Leasing and permitting geothermal

Much as for wind and solar, a Center for American Progress analysis187 found little overlap between lands suitable for oil and gas and those good for geothermal – 84 percent of BLM’s favorable geothermal land has low oil and gas potential (see Table 2). Yet, rather than being prioritized for geothermal, those lands are still open to oil and gas leasing. The result is that large amounts of land with geothermal potential can be leased by oil and gas companies and effectively made unavailable for geothermal development, even when the land has low fossil fuel potential. While the nature of this regulatory treatment is the same as discussed previously for wind and solar, the magnitude of the impact is higher for geothermal given that a larger portion of the resource potential is on federal land, and given the relatively limited market size for the technology, which lacks the commercial volume and momentum of the wind and solar sectors.

- [Raw data]
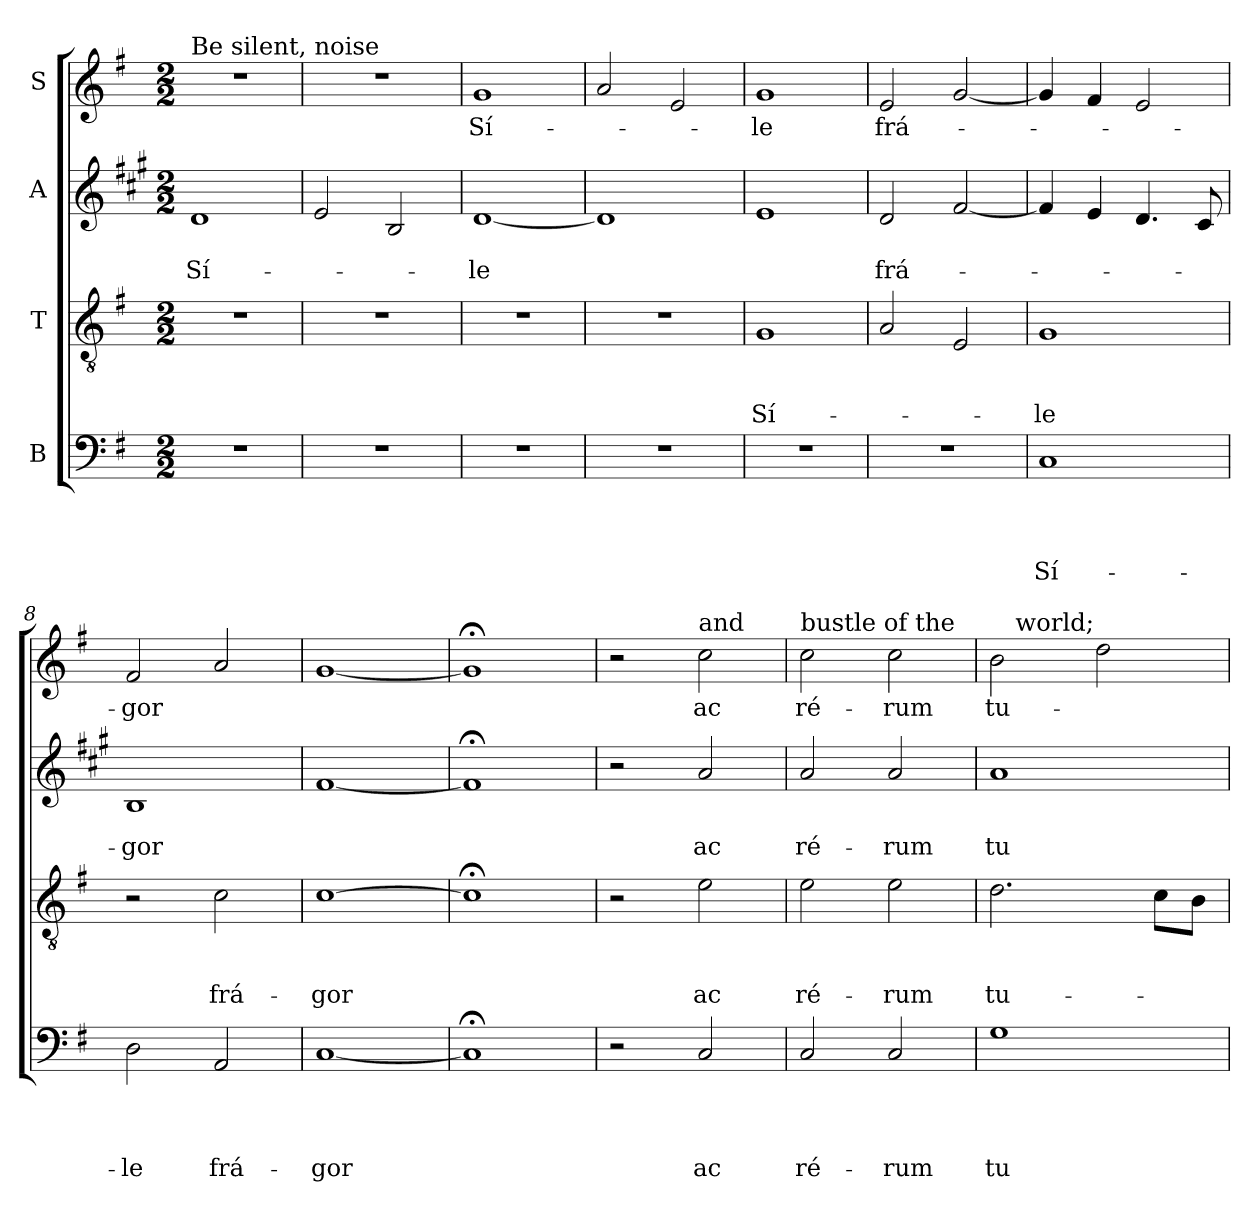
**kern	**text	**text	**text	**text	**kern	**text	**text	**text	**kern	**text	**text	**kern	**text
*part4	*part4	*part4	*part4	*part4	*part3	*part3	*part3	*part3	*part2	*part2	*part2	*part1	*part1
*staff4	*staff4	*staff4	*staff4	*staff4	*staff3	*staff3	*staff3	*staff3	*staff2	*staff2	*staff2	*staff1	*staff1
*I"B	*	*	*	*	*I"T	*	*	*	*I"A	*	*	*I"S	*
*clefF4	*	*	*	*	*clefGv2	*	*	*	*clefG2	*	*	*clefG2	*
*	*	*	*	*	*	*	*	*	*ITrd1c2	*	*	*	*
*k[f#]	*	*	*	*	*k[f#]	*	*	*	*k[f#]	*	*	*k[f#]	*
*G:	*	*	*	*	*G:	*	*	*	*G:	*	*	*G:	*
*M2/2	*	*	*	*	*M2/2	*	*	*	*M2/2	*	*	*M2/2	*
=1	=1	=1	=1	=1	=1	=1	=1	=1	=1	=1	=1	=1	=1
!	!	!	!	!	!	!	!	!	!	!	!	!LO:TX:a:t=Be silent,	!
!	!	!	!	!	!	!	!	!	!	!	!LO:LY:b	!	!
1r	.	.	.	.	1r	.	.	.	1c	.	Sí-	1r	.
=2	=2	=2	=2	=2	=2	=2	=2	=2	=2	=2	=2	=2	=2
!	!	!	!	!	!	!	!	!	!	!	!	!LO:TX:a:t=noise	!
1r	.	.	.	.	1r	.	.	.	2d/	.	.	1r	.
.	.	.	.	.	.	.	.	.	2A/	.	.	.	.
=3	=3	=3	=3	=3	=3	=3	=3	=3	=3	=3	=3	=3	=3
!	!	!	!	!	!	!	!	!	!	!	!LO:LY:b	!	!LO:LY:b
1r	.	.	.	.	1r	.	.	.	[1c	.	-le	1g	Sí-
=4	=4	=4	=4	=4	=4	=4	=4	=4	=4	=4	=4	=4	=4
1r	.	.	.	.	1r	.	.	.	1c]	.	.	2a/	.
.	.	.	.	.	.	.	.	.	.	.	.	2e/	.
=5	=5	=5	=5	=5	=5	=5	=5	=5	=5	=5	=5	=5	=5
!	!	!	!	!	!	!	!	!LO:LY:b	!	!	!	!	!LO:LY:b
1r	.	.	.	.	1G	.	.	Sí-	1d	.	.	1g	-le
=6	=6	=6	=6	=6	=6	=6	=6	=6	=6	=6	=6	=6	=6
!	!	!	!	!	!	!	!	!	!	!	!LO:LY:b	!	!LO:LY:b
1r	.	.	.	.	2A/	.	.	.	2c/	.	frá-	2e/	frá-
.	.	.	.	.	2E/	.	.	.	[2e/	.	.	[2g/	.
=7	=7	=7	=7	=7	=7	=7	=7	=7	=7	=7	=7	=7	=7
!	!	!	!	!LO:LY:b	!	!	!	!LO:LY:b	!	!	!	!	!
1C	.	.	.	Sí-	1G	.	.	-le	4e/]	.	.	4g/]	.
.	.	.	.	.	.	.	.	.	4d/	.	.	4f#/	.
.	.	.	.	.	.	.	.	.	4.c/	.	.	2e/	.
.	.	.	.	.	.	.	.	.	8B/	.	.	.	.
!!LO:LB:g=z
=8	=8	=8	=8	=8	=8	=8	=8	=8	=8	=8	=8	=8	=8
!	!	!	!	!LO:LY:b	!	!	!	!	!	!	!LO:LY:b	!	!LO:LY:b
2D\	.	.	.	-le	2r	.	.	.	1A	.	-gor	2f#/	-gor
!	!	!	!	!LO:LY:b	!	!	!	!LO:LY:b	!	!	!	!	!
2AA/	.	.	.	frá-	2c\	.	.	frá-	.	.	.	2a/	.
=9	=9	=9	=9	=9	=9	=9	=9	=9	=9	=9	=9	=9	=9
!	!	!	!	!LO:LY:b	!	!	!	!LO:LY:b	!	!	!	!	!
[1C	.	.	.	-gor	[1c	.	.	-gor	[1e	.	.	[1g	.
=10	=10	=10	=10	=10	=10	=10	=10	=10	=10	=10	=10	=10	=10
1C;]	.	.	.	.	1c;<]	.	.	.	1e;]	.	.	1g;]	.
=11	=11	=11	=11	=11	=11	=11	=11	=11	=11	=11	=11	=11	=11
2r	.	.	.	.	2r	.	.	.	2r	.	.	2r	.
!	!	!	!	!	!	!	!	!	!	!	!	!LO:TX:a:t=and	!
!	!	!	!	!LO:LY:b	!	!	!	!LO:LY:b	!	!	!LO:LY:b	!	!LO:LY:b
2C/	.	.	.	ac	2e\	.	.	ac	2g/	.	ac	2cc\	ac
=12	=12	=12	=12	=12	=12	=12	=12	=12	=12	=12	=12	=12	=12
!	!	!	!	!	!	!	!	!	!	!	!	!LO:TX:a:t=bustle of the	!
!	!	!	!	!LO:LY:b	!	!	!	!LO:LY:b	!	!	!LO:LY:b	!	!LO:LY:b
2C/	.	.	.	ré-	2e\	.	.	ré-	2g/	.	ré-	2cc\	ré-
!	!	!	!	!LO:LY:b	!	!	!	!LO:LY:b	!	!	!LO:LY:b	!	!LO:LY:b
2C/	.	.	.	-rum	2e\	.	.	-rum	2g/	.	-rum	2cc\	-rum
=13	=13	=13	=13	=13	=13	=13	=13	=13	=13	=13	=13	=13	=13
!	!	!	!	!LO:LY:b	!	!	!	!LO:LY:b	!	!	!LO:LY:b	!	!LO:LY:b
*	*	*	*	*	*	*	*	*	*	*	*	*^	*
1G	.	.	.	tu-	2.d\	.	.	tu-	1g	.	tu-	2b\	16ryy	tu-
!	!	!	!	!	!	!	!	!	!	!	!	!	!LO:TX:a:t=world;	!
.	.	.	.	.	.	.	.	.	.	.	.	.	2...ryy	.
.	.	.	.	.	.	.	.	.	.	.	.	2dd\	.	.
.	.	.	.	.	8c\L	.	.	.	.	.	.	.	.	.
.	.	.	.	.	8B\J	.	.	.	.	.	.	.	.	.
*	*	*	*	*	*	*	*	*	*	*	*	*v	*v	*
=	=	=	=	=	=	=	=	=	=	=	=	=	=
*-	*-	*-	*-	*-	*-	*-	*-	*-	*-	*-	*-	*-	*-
==
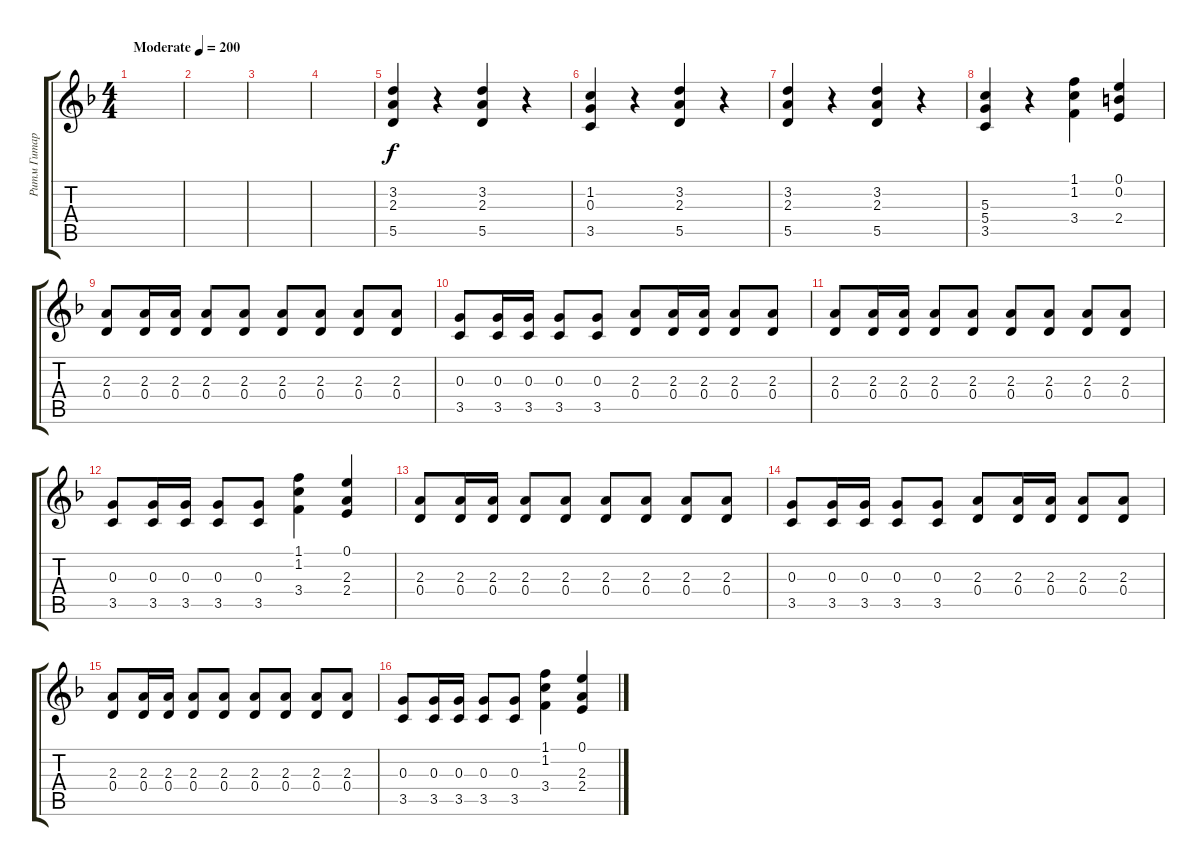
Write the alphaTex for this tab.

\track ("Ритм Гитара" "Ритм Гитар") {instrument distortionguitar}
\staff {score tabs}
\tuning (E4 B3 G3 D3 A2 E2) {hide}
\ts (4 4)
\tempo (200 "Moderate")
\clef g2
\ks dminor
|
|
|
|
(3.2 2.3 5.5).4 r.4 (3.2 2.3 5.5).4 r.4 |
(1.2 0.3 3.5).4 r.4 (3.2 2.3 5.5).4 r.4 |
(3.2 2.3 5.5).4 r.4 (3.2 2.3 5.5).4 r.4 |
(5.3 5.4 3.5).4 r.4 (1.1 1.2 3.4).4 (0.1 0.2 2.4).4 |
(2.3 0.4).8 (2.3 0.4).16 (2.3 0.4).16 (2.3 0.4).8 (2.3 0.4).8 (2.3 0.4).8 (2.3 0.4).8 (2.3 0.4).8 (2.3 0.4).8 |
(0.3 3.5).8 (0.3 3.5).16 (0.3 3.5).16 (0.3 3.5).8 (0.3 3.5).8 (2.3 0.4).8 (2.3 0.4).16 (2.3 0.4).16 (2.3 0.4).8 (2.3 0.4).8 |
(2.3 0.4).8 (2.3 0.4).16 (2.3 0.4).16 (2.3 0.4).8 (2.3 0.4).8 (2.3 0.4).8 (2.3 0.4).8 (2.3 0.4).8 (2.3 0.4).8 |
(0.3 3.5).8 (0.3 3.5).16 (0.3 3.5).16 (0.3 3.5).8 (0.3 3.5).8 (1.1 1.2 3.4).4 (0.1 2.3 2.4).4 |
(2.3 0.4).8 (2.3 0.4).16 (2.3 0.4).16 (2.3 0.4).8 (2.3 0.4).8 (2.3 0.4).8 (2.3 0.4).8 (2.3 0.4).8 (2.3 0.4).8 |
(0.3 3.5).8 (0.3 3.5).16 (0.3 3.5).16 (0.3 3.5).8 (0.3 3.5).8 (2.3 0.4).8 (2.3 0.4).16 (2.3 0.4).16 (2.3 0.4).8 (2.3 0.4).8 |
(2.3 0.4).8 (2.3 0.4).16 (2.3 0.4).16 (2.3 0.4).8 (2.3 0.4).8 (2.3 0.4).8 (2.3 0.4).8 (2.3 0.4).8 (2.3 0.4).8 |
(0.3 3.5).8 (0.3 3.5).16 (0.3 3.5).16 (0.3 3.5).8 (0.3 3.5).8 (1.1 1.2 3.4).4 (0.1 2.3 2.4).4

- [Exercise requirements]
(1) List every renewable energy source named in the passage on geothermal leasing and permitting.
(2) In the passage on geothermal leasing and permitting, what percentage of BLM's favorable geothermal land has low oil and gas potential?
(3) Continue the passage on geothermal leasing and permitting from where it stops.

- [The replies]
(1) Wind, solar, geothermal

(2) 84 percent

(3)
Table 2: Share of BLM lands with geothermal favorability that have low oil or gas potential

New Mexico89%

Source: Center for American Progress188 

Land access is recognized by the Energy Department’s Geothermal Technology Office as a challenge with significant impacts on geothermal energy development.189 An element unique to geothermal among the infrastructure types reviewed in this paper is the issue of “split estate” reviews. This occurs when project development involves multiple landowners, or when multiple federal agencies review because there are different owners of the surface and subsurface estate. Findings from a GeoVision Barriers Analysis illustrate how the complexity of such reviews can prolong project development timelines:  “The average time for the 11 projects with Forest Service and BLM jurisdiction took 60 days longer to complete than the 28 projects completed solely by the BLM.”190

In addition to leasing hurdles, geothermal also faces permitting challenges. Geothermal energy development on BLM land can require multiple Environmental Assessments under NEPA, and some projects must undergo an Environmental Impact Statement for the power plant. The complete development timeline for geothermal currently averages seven to 10 years. Multiple stages of the geothermal development process can each trigger a NEPA review, in some cases with data collected at one stage being required for the next stage’s permit application.191 Sequencing dependencies like these create permitting bottlenecks and slow down project development timelines.

Further slowing geothermal deployment is the lack of a centralized BLM geothermal permitting office. This absence may hinder development of staff expertise and longevity, as well as coordination of permitting practices, data, and digital tools across state offices. Renewable Energy Coordination Offices, authorized in the Energy Act of 2020, could make a difference, but their long-term impact is unclear.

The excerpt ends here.